(Your task):
Write the next part of the news article about the sewer smell in the PHS Library Science building, starting right after its final sentence.

After Winter Break ended, PHS staff noticed a sewer smell in the Library Science building. The district maintenance team was scheduled to fix the pipes last weekend and the issue has been resolved.
According to Maintenance Director Phillip Anderson, the week of Jan. 3-6, the maintenance team investigated what could be causing the sewer smell in that building.
According to Math and Physics teacher Michael Segers, there were district facilities members in the building every day.
“Our maintenance team did a good job of getting right on it. We also called in a vendor who we work with that specializes in that type of work…,” Anderson said. “They were investigating it last week, the maintenance team and our vendor. They searched for a couple of days and then earlier this week, they actually found an issue with a sewer. So that what happened is the system backed up and the smell started permeating from the elevator area.”

(Given records):
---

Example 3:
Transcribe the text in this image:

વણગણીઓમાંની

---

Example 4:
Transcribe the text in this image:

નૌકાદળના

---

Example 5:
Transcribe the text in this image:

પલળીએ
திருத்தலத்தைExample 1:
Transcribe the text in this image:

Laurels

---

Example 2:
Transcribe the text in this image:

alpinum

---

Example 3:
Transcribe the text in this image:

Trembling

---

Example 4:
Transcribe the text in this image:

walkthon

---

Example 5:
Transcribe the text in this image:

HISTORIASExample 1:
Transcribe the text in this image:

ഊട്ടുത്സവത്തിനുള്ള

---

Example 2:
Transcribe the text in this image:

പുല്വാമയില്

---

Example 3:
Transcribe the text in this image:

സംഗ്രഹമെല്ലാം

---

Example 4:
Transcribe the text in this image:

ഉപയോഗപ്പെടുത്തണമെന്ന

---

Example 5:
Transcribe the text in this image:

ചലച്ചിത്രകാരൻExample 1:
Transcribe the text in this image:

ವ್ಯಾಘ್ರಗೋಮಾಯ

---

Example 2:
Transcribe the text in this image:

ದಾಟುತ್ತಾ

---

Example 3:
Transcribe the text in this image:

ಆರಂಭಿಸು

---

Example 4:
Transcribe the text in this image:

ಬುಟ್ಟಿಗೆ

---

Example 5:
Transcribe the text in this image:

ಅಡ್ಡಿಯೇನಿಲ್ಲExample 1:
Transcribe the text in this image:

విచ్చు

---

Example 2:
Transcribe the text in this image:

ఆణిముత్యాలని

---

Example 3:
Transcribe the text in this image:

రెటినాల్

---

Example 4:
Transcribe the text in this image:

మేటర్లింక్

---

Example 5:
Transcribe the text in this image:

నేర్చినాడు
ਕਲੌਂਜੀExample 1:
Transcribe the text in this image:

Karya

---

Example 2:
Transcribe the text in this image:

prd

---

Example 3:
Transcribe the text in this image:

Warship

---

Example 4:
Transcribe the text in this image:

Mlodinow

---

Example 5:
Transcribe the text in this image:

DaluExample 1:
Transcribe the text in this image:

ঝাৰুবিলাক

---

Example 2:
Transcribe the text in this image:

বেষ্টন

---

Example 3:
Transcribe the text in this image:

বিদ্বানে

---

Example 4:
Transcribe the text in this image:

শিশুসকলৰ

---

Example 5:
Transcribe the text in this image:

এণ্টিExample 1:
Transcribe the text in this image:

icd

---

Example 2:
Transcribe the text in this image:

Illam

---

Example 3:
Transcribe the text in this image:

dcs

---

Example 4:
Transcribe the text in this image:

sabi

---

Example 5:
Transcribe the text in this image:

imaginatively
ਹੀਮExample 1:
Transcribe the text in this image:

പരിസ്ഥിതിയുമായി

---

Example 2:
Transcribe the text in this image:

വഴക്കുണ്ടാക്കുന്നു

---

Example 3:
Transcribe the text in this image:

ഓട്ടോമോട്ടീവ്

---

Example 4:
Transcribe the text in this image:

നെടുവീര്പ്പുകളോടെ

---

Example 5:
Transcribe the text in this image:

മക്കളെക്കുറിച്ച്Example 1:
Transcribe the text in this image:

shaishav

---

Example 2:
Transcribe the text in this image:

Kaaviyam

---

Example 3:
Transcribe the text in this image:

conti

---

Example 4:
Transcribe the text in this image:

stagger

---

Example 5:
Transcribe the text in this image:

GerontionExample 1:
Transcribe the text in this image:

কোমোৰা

(Answer to the exercise):
District Communication Director Sarah Gillispie added that the system backing up caused a pipe separation specifically.
“We also proactively connected with our local health department and our fire department to make sure that there weren’t any other issues to be concerned with, that we needed to address based on the nature of the issue,” Gillispie said.
Principal Dave Sunich said that the elevators were closed Jan. 4 for concern that hydrogen sulfide, also known as sewer gas, would be concentrated in the pipes under the elevator. It is described as having a rotten egg smell.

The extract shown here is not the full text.